The current study involved 1,627 individuals: 878 with recently detected and currently untreated forms of cancer and 749 that did not have any detectable cancer. The tripartite analysis looked for ten different types of cancers, including lymphoma, myeloma, pancreatic, ovarian, lung, esophageal, hepatobiliary, head and neck, colorectal, and breast cancers.

This new test was an excellent prognostic indicator for ovarian, pancreatic, and hepatobiliary cancers with accuracies of 90, 80, and 80%, respectively. The other 7 cancer types saw percent accuracies of 77, 73, 66, 59, 63, 58, and 56 for lymphoma, myeloma, colorectal, lung, esophageal, breast, and head and neck cancer, respectively. An important finding that was reported is that four of the study participants that were not known to have cancer tested positive with the new assay, and two of those individuals were later confirmed to have cancer.

The three parts of the GRAIL test looked for specific DNA factors, including: DNA fragments from the whole genome that are in circulation called “cell free nucleic acid” (or “cfNA”), certain unique mutations, and sites of DNA methylation, which can alter the expression of genes without changing their actual genetic sequence.

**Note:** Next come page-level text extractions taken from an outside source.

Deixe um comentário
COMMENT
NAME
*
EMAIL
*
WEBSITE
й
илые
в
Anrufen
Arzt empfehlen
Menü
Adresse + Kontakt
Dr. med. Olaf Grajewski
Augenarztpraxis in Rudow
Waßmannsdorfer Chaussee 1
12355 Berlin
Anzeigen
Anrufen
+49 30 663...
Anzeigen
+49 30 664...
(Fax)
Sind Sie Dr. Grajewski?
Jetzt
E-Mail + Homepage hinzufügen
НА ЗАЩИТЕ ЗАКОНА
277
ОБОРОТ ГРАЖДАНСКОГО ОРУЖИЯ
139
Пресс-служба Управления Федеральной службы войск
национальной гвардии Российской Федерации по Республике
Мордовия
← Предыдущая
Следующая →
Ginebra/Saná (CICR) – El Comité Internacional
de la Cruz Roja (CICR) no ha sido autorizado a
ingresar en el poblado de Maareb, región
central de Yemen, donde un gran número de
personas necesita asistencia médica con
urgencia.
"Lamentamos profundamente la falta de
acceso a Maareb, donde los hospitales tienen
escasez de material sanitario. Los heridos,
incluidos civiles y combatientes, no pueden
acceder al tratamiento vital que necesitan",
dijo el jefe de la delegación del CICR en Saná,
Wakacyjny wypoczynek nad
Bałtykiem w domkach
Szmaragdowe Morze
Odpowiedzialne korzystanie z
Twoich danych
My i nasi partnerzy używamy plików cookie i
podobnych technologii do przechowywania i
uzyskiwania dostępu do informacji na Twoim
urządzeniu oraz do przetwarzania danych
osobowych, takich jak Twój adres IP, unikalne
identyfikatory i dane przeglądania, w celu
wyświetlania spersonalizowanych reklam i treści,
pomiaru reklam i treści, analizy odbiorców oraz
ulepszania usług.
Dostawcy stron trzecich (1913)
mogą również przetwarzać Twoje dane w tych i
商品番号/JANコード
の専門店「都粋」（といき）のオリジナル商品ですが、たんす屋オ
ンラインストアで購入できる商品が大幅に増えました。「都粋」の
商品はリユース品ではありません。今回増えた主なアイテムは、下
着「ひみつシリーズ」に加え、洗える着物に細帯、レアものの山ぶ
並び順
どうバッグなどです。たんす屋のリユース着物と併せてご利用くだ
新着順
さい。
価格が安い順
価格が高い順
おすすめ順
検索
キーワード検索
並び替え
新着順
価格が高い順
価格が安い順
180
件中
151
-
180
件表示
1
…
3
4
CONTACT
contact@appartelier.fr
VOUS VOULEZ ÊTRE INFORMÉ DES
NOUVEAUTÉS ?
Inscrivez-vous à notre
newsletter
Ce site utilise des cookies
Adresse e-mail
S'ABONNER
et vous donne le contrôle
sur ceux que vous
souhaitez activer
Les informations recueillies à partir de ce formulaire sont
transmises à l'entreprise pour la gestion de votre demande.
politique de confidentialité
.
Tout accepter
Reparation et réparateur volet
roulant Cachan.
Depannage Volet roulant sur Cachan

GRAIL researchers have shown that fragments of tumor DNA can be detected in blood circulation that whose genetic characteristics are indicative of the form of cancer from which they originated. Such DNA fragments have been termed “circulating tumor DNA” (or “ctDNA”), which are proving to be excellent bio-markers for early cancer detection. These efforts are all part of a major large cancer research program called the “circulating cell-free genome atlas study” (or CCGA) with at least 15 different contributing research institutions.

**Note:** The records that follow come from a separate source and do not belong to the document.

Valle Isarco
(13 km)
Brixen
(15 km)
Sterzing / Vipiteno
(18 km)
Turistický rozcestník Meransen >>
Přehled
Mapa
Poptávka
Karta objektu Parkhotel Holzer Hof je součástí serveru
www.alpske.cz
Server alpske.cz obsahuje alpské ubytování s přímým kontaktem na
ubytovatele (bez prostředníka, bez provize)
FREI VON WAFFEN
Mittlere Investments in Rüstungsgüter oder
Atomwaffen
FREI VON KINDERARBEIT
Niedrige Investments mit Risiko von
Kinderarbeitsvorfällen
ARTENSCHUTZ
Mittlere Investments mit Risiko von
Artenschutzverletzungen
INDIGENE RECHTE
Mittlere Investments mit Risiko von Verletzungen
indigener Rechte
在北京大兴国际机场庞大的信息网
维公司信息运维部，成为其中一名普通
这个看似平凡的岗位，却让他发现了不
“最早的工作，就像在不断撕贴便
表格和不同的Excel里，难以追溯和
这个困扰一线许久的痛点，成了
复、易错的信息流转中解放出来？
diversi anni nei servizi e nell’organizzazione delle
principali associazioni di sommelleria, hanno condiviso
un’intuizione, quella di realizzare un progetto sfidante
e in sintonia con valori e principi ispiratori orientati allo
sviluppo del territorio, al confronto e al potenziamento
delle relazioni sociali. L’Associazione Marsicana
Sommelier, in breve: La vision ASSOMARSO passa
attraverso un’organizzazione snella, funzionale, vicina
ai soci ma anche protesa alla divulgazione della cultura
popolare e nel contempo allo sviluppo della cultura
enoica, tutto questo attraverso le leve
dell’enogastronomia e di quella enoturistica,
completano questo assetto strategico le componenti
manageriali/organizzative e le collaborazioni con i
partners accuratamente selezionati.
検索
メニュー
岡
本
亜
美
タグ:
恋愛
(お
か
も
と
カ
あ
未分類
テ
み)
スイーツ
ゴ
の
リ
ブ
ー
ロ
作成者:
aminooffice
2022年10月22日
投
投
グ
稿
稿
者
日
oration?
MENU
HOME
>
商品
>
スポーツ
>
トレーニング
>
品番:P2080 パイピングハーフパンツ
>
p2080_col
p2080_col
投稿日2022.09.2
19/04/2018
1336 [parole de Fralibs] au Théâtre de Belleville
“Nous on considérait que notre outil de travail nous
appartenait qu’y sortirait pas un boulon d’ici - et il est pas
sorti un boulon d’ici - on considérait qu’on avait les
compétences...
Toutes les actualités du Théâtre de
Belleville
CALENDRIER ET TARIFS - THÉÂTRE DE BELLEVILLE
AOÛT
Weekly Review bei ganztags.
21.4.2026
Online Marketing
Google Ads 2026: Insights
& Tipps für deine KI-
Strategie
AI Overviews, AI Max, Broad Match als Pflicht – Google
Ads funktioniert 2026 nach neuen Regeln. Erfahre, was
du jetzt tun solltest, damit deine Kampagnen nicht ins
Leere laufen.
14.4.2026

There is considerable excitement surrounding the development of this multi-cancer detection assay in both the medical and scientific communities, since early detection of cancer holds the best promise for successful treatment.

Researcher Nicholas Turner of the London based Institute of Cancer Research commented that the potential for this test to be expanded into a “universal screening” is “really exciting,” since “far too many cancers are picked up too late, when it is no longer possible to operate and the chances of survival are slim.” His comments were echoed by Cancer Research UK scientist Dr. Fiona Osgun, who remarked “detecting cancer early, before it has spread is one of the most powerful ways to ensure more people are offered treatments which give them a better chance of beating the disease.”

Indeed, if this screen can be augmented to detect the greater than 100 known forms of cancer, it would be a massive breakthrough that would enhance the cancer cure rate substantially.

The GRAIL team already has plans for larger studies to commence before the year is up. This next phase of testing will involve at least 15,000 participants, incorporating 10,500 individuals with some form of malignancy and another 4,500 that are cancer-free. They are hoping for as many as 150,000 individuals to be enrolled in the following phase of the efficacy study. Such population sizes will allow scientists to refine and enhance the sensitivity of their approach.

While the current test is still in the development stages and is likely to be at least five years away from being available to the public, it is a definite cause for hope in the ongoing battle to eradicate cancer.